The Romans did have the notion of the mos maiorum, the custom of the ancestors, but that was honored more in the breach than in the observance, and it was never as strict as the German practice. Take for instance the story of Lucretia. Lucretia was born under the Etruscan kings, before the founding of the Roman republic, but her rape at the hands of Sextus Tarquinius, son of the king Tarquinius Superbus, was the proximate cause for the overthrow of the monarchy. You see, when Sextus and his friends were supposed to be away from Rome for a while, they got to speculating about who the most virtuous woman in Rome was. Deciding to put their ideas to the test, they snuck back into the city and spied on the noblewomen. All of the women they checked on were out having affairs while their husbands were away or asleep, all except Lucretia who stayed at home spinning wool. Upon seeing this extraordinary example of womanly virtue, Sextus was overcome with desire, which he slaked the very next night.
In terms of general sexual practices, notice this: only one noblewoman was not having an illicit affair. In other words, sexual morality was, shall we say, very relaxed. We would hope that things improved under the republic, but evidence for this is scanty at best. There is one good story of Cato the Elder, that stodgy, old moralist. Upon seeing someone he knew coming out of a brothel, Cato remarked that it was a very good thing to visit the brothel, as opposed to seducing married women. However, the story continues, when Cato saw the same man coming out of the same whorehouse the very next day, he grew wroth and gave the man a good dressing-down: it is one thing, he said, to visit a brothel periodically, and quite another to all but live there.
One must wonder how Tacitus would have viewed contemporary American sexual mores. In our day and age, abortion is legal and birth control widely distributed, to say nothing of the hook-up culture and no-fault divorce. It is far from clear whether sexual morality even exists anymore, except in a few, ever-shrinking pockets.

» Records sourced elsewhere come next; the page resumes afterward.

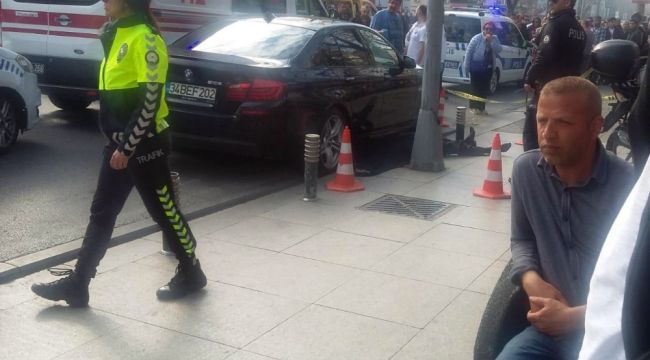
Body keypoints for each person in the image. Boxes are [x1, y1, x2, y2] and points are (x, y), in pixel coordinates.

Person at [30, 0, 207, 307]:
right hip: (119, 144)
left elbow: (150, 100)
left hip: (143, 144)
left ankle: (191, 271)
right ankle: (78, 283)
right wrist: (120, 144)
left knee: (164, 211)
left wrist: (128, 146)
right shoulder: (117, 35)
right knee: (102, 212)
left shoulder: (146, 38)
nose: (105, 2)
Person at [496, 76, 634, 360]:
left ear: (596, 126)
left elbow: (638, 283)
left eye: (563, 123)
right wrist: (530, 278)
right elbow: (522, 238)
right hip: (548, 334)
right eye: (542, 120)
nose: (547, 133)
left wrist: (574, 318)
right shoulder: (526, 171)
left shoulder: (628, 186)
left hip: (611, 333)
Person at [523, 0, 585, 151]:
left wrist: (529, 78)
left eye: (554, 1)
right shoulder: (579, 29)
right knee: (560, 136)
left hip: (548, 89)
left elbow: (544, 55)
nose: (550, 3)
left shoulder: (555, 24)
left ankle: (533, 170)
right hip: (569, 90)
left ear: (566, 2)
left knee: (533, 134)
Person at [463, 21, 502, 116]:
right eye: (486, 29)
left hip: (487, 68)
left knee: (484, 89)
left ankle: (481, 108)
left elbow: (499, 49)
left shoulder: (495, 39)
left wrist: (491, 42)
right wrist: (466, 67)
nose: (488, 31)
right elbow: (468, 53)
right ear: (483, 29)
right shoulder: (476, 38)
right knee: (475, 88)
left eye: (491, 29)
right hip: (476, 67)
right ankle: (473, 107)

Perhaps Tacitus the anthropologist would point out the same feature of Germanic marital practice that he emphasizes for the Romans: German marriages had a clearly-defined purpose to them. In contemporary society, marriage is the supreme expression of love. If two (or more) people truly love each other, they get married, while marriage for other, less-refined reasons is looked down upon. For the Germans, marriage had nothing to do with bonds of affection, and it was certainly not considered the consummation of anything. Instead, couples married for the purposes of reproduction and social advancement. The man was responsible for protecting and providing for his family, while the woman was expected to focus on raising her children and supporting her husband in his endeavors. Horribly sexist, I know, but one must admit that such an understanding of marriage is likely to be much more stable than ours: love can be fleeting, but a spouse and children are a good deal more permanent.
Thus, the lesson to draw from Tacitus on this matter is that we need to articulate a new conception of marriage to compete with that of the prevailing culture. If marriage is merely about love, then there is no argument against gay marriage, polygamy, or any other innovation one might imagine. With our culture as decadent as it has become, we cannot assume that an alternative notion is sufficiently current to be a genuine competitor to this idea. Good customs are stronger than good laws, after all, and bad customs need to be replaced.